* **Prompt 1**
Reproduce, word for word, the passage of the opinion piece on populism that runs from "Democrats don’t like" down to "the conservative argument.".

* **Source**
More than any of that, though, it’s the promises that never seem to be kept, year after year — of jobs, of affordable college, of renewal in abandoned towns. For decades now, since the onset of globalization and technological upheaval, politicians have been telling people they’ve got this or that plan to reverse the decline. They don’t.

According to the latest data from the indispensable Pew Research Center, about 55 percent of Americans are frustrated with the federal government, and only 20 percent say they trust the government to do what’s right most or all of the time. The partisan divides here shift from year to year, but the pervasive sentiment is remarkably constant.

This, at least among a lot of independent and less ideological voters, is what Trump tapped into last year with his silly red hat. Sure, he mouthed a lot of platitudes about setting Wall Street straight (and then hired the top echelon of Goldman Sachs to work in his White House). But it was his indictment of government generally — and the establishments of both parties — that ultimately washed away the Clintonian argument for faith in the governing class.

What this means is that populism as a purely economic proposition — the people versus their corporate overlords — is too limiting a construct in modern politics. Any winning populist critique probably has to extend to the failures of the federal bureaucracy, too.

Democrats don’t like to hear this. They represent the party of government, and they fear that if they acknowledge its flaws or anachronisms, they will essentially be validating the conservative argument.

But that’s not right, and it’s self-defeating. You can be pro-government and still make the case for fundamental reform and modernization, as Gary Hart and Bill Clinton once did. That’s just admitting reality.

What does the “Better Deal” have to say about this?

Among the precious few new policy ideas Democrats now propose is the creation of yet more government agencies to rein in corporate excess and unfair trade. Praising this proposal in The Nation, the liberal writer David Dayen noted that “building new agencies with targeted missions was a hallmark of the New Deal.”

Right. Except this isn’t 1933. We have all the agencies we can handle now, and we don’t trust them a whole lot to begin with.

A party that believes more government will solve everything can’t really call itself populist in any modern sense of the word. It’s more just anti-business and anti-Trump.

I’d be surprised if most Americans — or at least the ones you need to win back majorities — consider that much of a deal at all.

* **Available records**
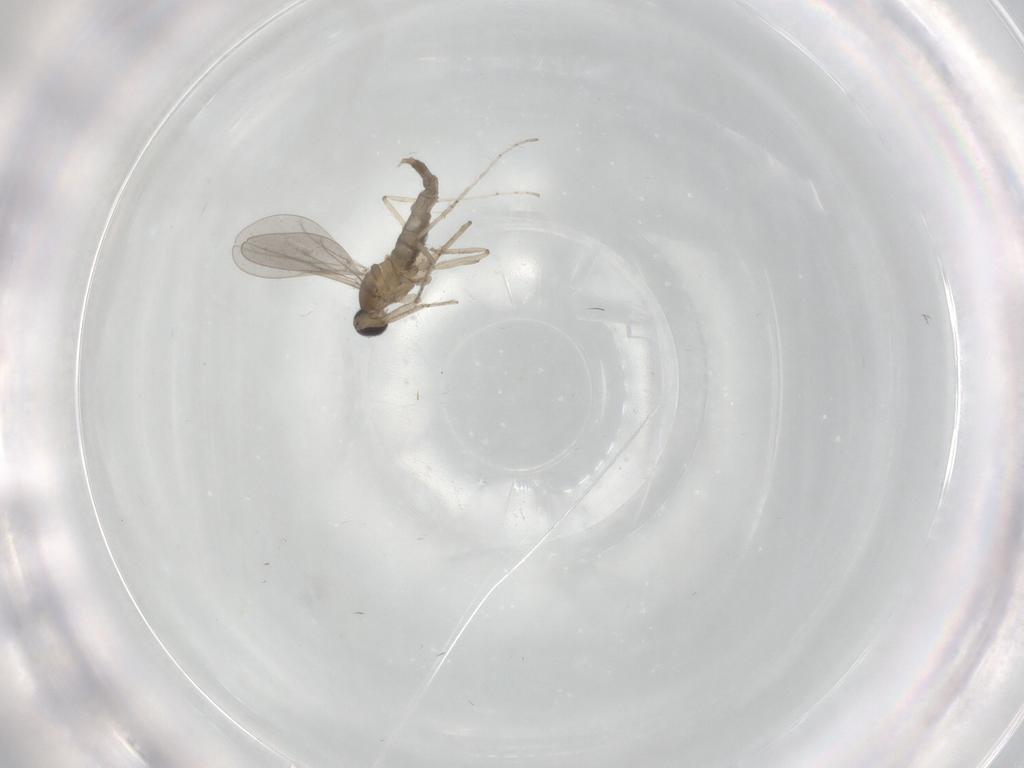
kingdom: Animalia
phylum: Arthropoda
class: Insecta
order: Diptera
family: Cecidomyiidae
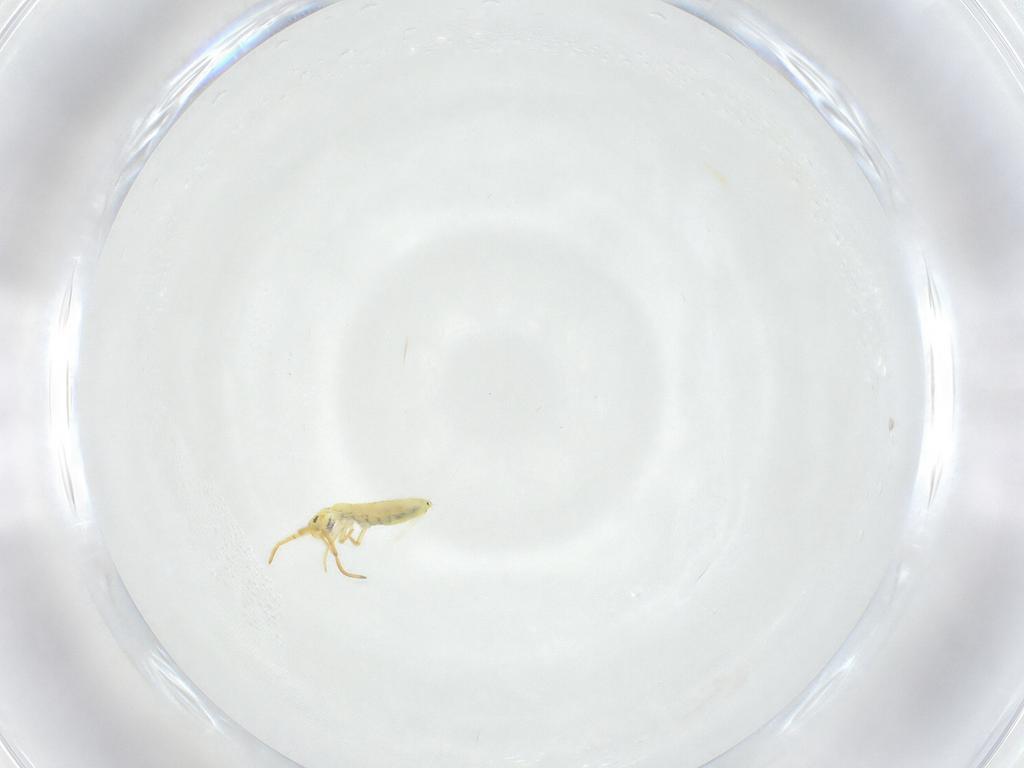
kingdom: Animalia
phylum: Arthropoda
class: Collembola
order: Entomobryomorpha
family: Entomobryidae
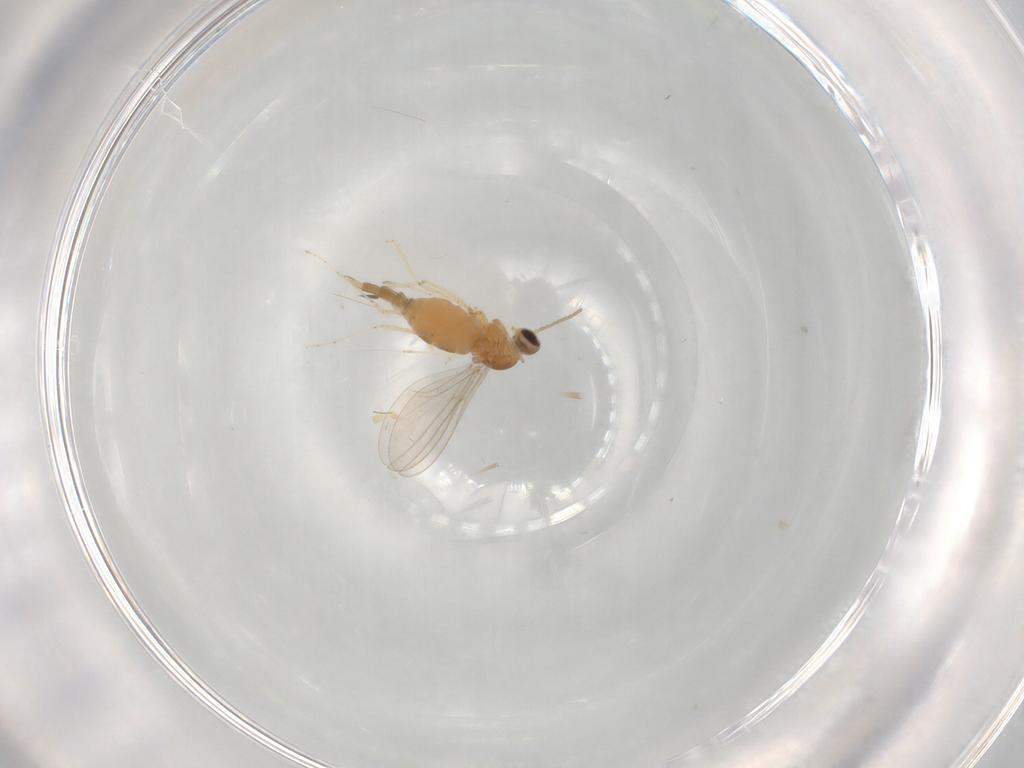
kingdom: Animalia
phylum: Arthropoda
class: Insecta
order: Diptera
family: Cecidomyiidae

* **Prompt 2**
Present everything in the listing from the line containing "class: Collembola" down to the end of the listing, both ends included, as a Markdown table with the columns No. and Entry, omitting blank lines and the pictures.

* **Full output 1**
Democrats don’t like to hear this. They represent the party of government, and they fear that if they acknowledge its flaws or anachronisms, they will essentially be validating the conservative argument.

* **Full output 2**
| No. | Entry |
|---|---|
| 1 | class: Collembola |
| 2 | order: Entomobryomorpha |
| 3 | family: Entomobryidae |
| 4 | kingdom: Animalia |
| 5 | phylum: Arthropoda |
| 6 | class: Insecta |
| 7 | order: Diptera |
| 8 | family: Cecidomyiidae |